The software giant isn’t winning this battle by a small margin either; Microsoft employes nearly 2x the data scientists of the next company.

Data scientists per company

Most of the companies in this list are well-established, older companies, but relatively young brands like LinkedIn and Twitter are also investing in data science.

Microsoft has an impressive lead both in the number of data scientists it employs, and its hiring pace.

Net current data scientists at top 10 data scientist employers

While it may seem odd that Google is not in this list, we suspect this is more a reflection of how they refer to their data scientists, and not a lack of investment in data science.

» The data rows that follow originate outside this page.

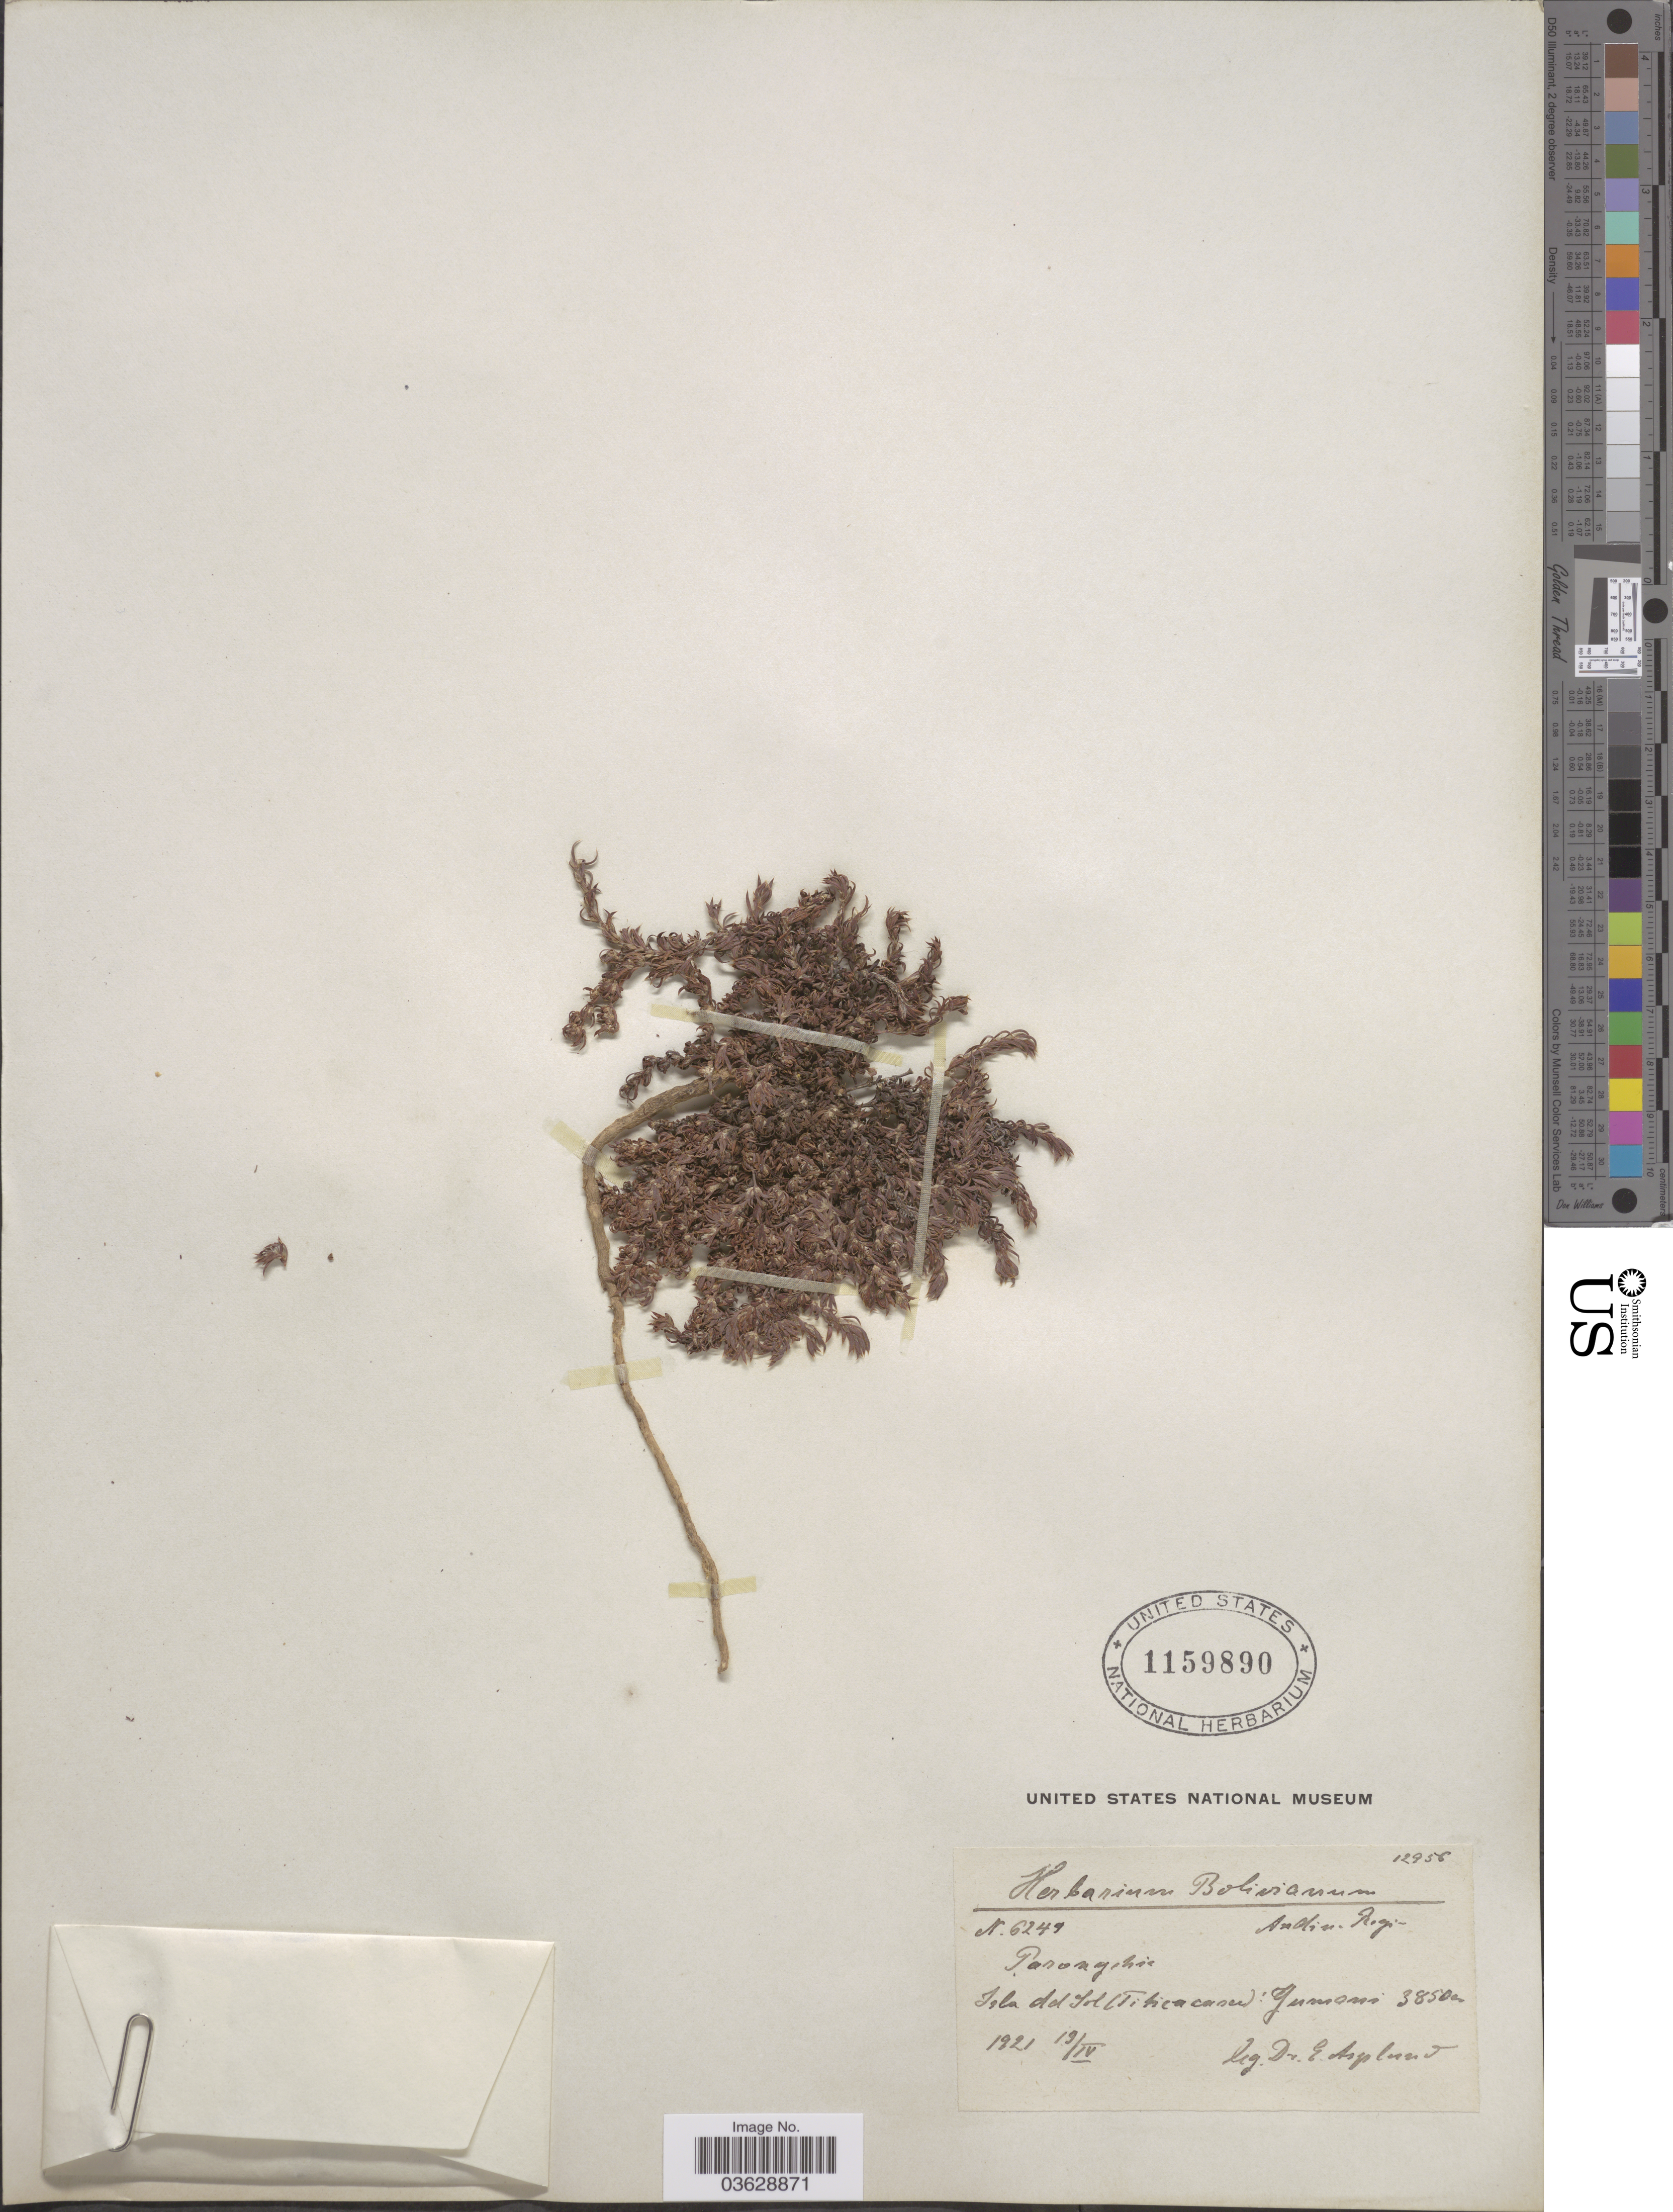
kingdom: Plantae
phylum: Tracheophyta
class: Magnoliopsida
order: Caryophyllales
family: Caryophyllaceae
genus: Paronychia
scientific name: Paronychia sp.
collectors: E. Asplund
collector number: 6249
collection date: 1921-04-13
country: Bolivia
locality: Andine Region. Isla del Sol (Titicacasee): Yumani.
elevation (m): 3850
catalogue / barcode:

3. A Master’s is the most popular degree for data scientists

Of the roughly 10,000 data scientists who listed a degree, 42% reported earning a Master’s.

Highest education level of data scientists

This preference towards MA Degrees shows just how in-demand specialists are in the field. We saw a similar distribution when we looked at degrees by seniority level, with the exception of Senior Data Scientists who actually have more PhDs than Master’s.

Highest education level of data scientists across seniority levels

When we took a look at what those data scientists studied when getting their graduate degrees, not surprisingly, STEM fields dominated the list.

Top 20 backgrounds of data scientists

4. The top five skills of a data scientist are data analysis, R, Python, data mining, and machine learning.

While technologies like Hadoop are exciting and generate a lot of buzz, skills in Hadoop are hardly the norm, not even cracking the top 10.

Top 20 skills of data scientists

These skill sets do change as people advance in their role. Chief Data Scientists were much more likely to list business intelligence, analytics, leadership, strategy and management among their skills than both Junior and Senior Data Scientists.

Skill differences of data scientists across seniority levels

Chief Data Scientists are also less likely to emphasize technical skills. On average: only 27% and 26% listed Python and R, respectively. Compare this to the corresponding 52% and 53% of Junior Data Scientists, along with 38% and 43% of senior practitioners.

The bottom line

Lillian Pierson, Founder and Chief Data Scientist at Data-Mania provided her own thoughts on these numbers:

This report shows consolidation among the skills of data scientists, coupled with a growth in people with this title. I expect to see this upward trend continue as pioneers realize that the blend of machine learning, Python, and deep domain expertise that they have already mastered is actually data science, and as they inspire others to acquire these same skills.
This is exactly how my own career has played out. I spent years in technical roles in engineering and analytics, but there was limited opportunity for me to use the breadth of my skills in a single job. The growth in demand for data scientists led me to round out my own skillset and pursue a role within the field.
My personal belief is that the next four years of growth in the profession will come from those who work in adjacent fields and now just need to sharpen their skills.

The data indicates that this is exactly what we can expect to see happen. As demand for people with the skills to wrangle massive volumes of data continues to grow, we can expect to see more and more people rounding out their skill set and landing data scientist jobs.